» **Data records**
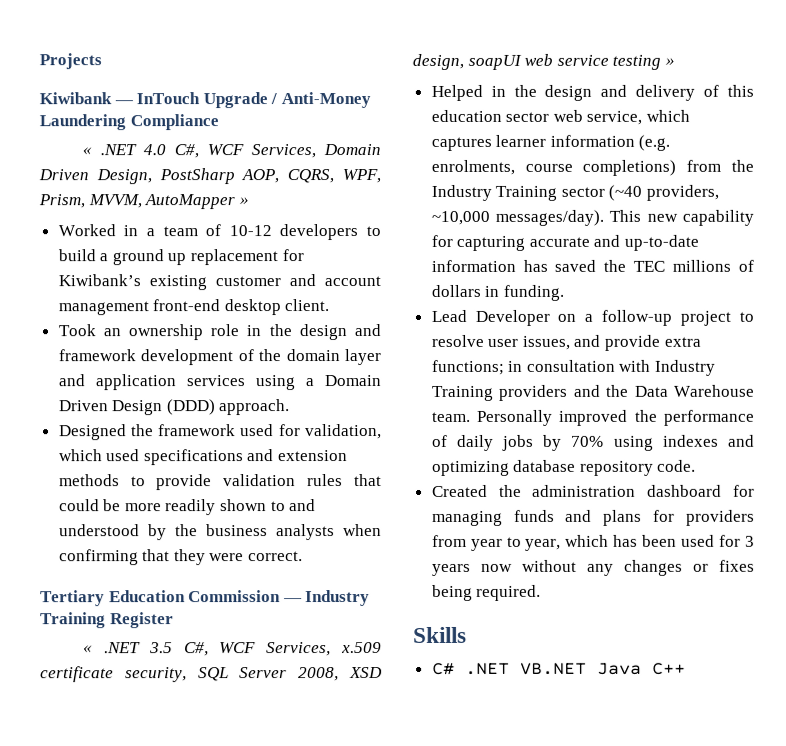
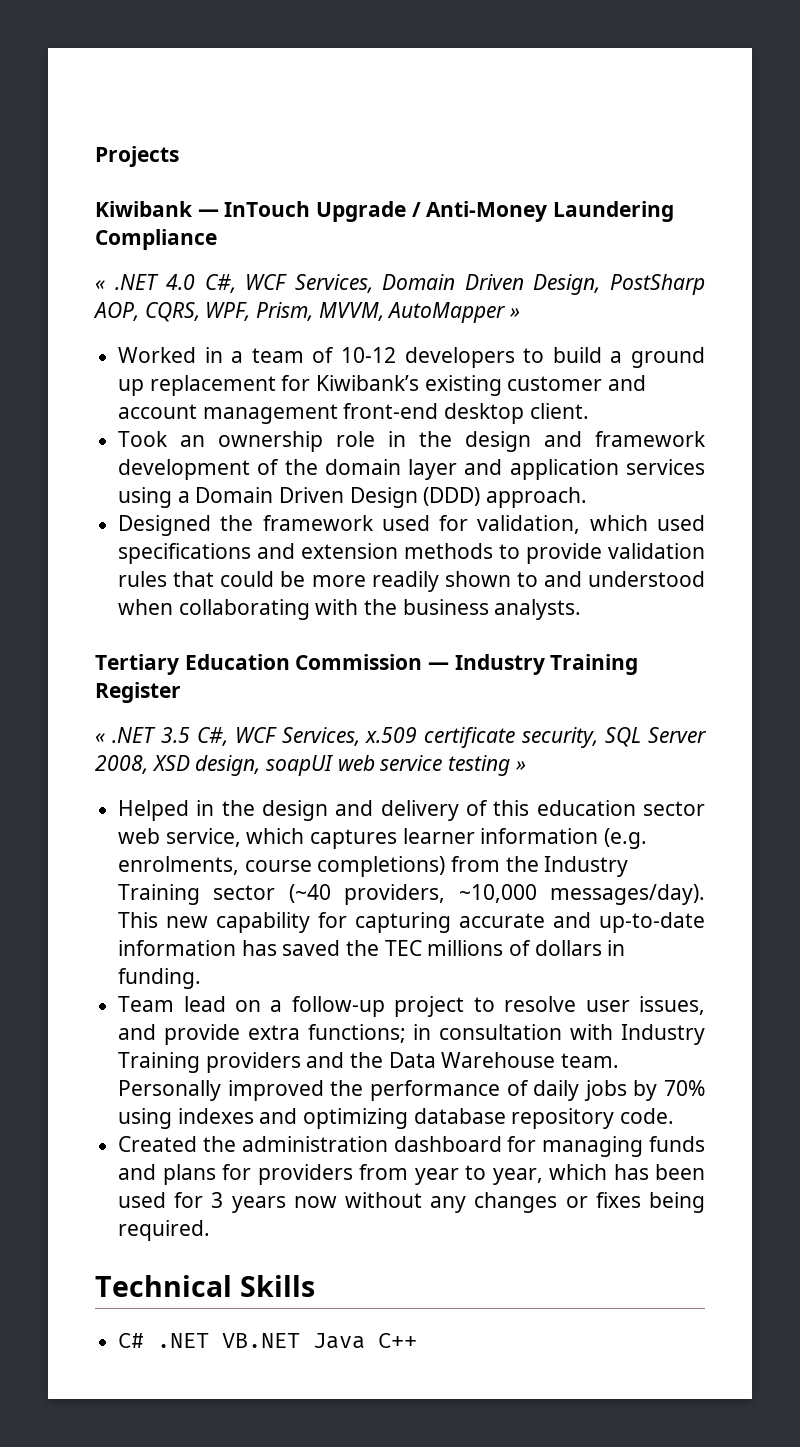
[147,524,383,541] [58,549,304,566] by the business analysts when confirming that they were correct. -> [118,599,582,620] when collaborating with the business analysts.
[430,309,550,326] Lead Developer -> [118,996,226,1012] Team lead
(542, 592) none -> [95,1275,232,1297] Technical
* * *
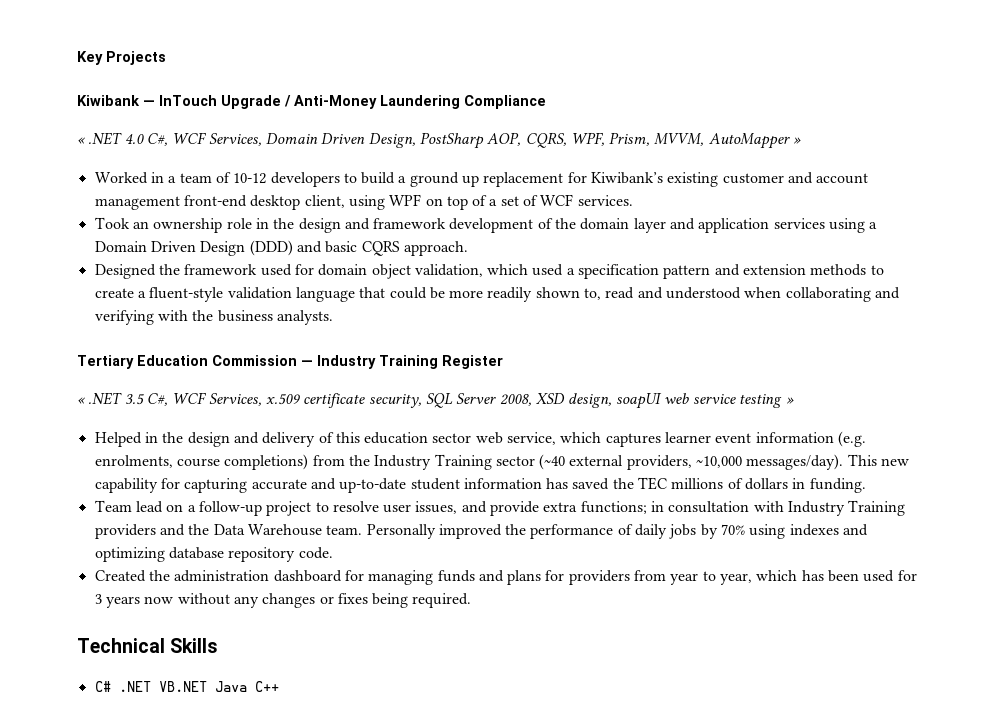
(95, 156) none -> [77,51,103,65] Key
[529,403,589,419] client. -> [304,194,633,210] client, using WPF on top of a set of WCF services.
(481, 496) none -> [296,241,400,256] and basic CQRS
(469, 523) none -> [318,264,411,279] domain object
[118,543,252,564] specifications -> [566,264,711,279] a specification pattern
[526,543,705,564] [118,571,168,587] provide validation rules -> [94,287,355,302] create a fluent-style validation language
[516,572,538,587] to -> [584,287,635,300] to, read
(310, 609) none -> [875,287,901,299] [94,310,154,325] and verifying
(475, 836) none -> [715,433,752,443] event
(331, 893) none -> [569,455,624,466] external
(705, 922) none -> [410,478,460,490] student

» **Job**
Your answer should be the lines of the records that include the word "none".

» **Result of this task**
(542, 592) none -> [95,1275,232,1297] Technical
(95, 156) none -> [77,51,103,65] Key
(481, 496) none -> [296,241,400,256] and basic CQRS
(469, 523) none -> [318,264,411,279] domain object
(310, 609) none -> [875,287,901,299] [94,310,154,325] and verifying
(475, 836) none -> [715,433,752,443] event
(331, 893) none -> [569,455,624,466] external
(705, 922) none -> [410,478,460,490] student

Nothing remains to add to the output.